Tool Calling in Llama 3: A Step-by-step Guide To Build Agents
Recently, Meta released the Llama 3 and 3.1 family of models, including an 8b, 70b, and 405b parameter model. The 3.1 model natively supports tool calling, making it one of the best open-source large language models for agentic automation.
This article will discuss tool-calling in LLMs and how to use Groq’s Llama 3.1 tool-calling feature to build capable AI agents.
In this article, we cover
- 1. The basics of tool calling.
- 2. How to use Llama 3.1 on Groq Cloud for tool calling.
- 3. How to use Composio tools with LlamaIndex to build a research agent.
But before that, let’s understand what even tool calling is.
Note: We will use the terms tool calling and function calling interchangeably. As they more or less refer to the same concept.
What is Tool Calling?
Tools are functions that allow large language models (LLMs) to interact with external applications. They provide an interface for LLMs to access and retrieve information from outside sources.
Despite the name, LLMs don’t directly call tools themselves. Instead, when they determine that a request requires a tool, they generate a structured schema specifying the appropriate tool and the necessary parameters.
For instance, assume an LLM can access internet browsing tools that accept a text parameter. So, when a user asks it to fetch information about a recent event, the LLM, instead of generating texts, will now generate a JSON schema of the Internet tool, which you can call the function/tool.
Here is a schematic diagram that showcases how tool calling works.
What is Groq?
Groq is an AI inference provider that hosts open-source models such as Mistral, Gemma, Whisper, and Llama.
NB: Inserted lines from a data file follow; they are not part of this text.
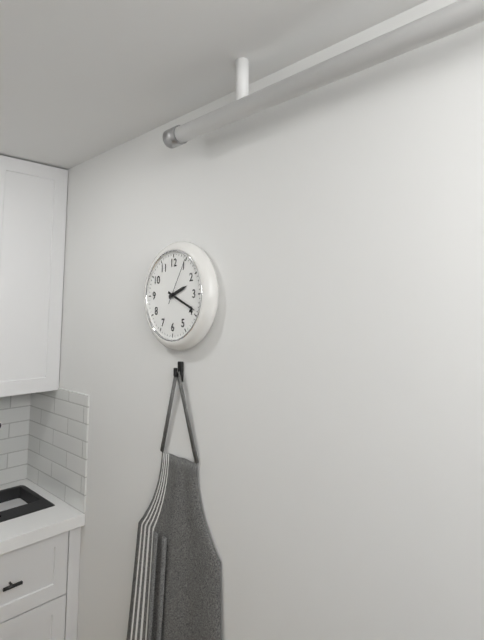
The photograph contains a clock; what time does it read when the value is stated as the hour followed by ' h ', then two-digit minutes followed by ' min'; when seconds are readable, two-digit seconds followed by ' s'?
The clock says 2 h 19 min
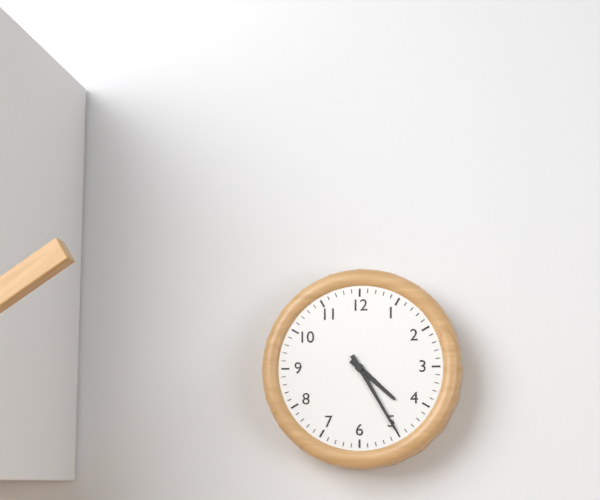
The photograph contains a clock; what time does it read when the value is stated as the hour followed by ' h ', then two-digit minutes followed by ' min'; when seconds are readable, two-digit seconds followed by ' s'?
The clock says 4 h 25 min
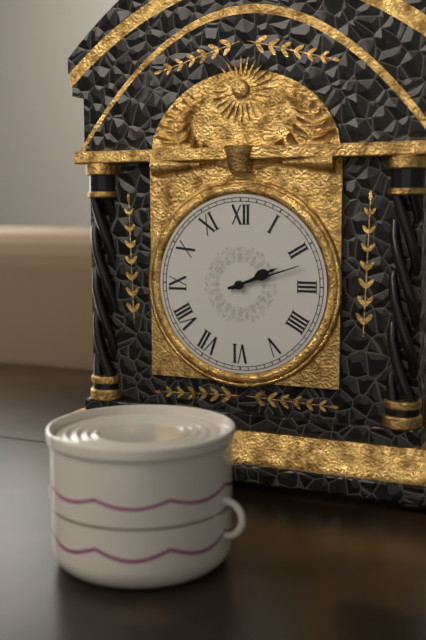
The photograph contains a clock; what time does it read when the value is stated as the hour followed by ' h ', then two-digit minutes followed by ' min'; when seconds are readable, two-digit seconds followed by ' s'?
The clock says 2 h 12 min
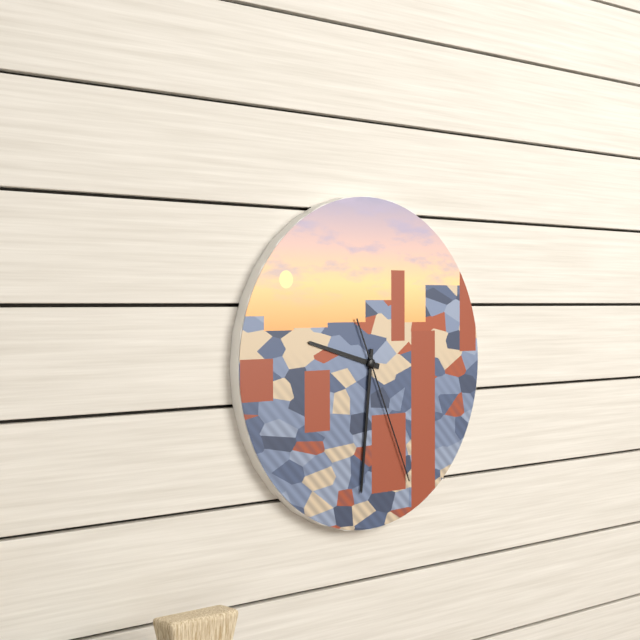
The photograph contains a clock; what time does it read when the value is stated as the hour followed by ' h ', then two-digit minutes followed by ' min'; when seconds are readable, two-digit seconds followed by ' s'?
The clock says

They are the industry-leading platform for offering the fastest AI inference, which makes it ideal for building capable agentic systems.
This article will showcase how you can use the Groq cloud to build AI agents using Composio tools.
Create Groq API key
You will need an API key to use the LLMs hosted by Groq Cloud. So, go to Groq Cloud and create one.
Copy the API key and save it somewhere secure.
Llama 3 Tool Calling in Groq
Let’s explore how to use a tool called Llama 3 Groq.
Begin with installing Groq using. pip
.
pip install groq
Set the Groq API key as an environment variable.
export GROQ_API_KEY="api key"
Now, create an instance of Groq
with Llama 3.1 model.
from groq import Groq
import json
groq = Groq(api_key="groq_api_key")
client = groq
MODEL = "llama-3.1-70b-versatile" #'llama3-groq-70b-8192-tool-use-preview'
Groq also has a fine-tuned Llama 3 model ('llama3-groq-70b-8192-tool-use-preview'
) for tool-calling, which performs on par with GPT-4o with some trade-off with reasoning.
Next, define a simple Calculator function to demonstrate how Llama 3 tool caling works.
def calculate(expression):
"""Evaluate a mathematical expression"""
try:
result = eval(expression)
return json.dumps({"result": result})
except:
return json.dumps({"error": "Invalid expression"})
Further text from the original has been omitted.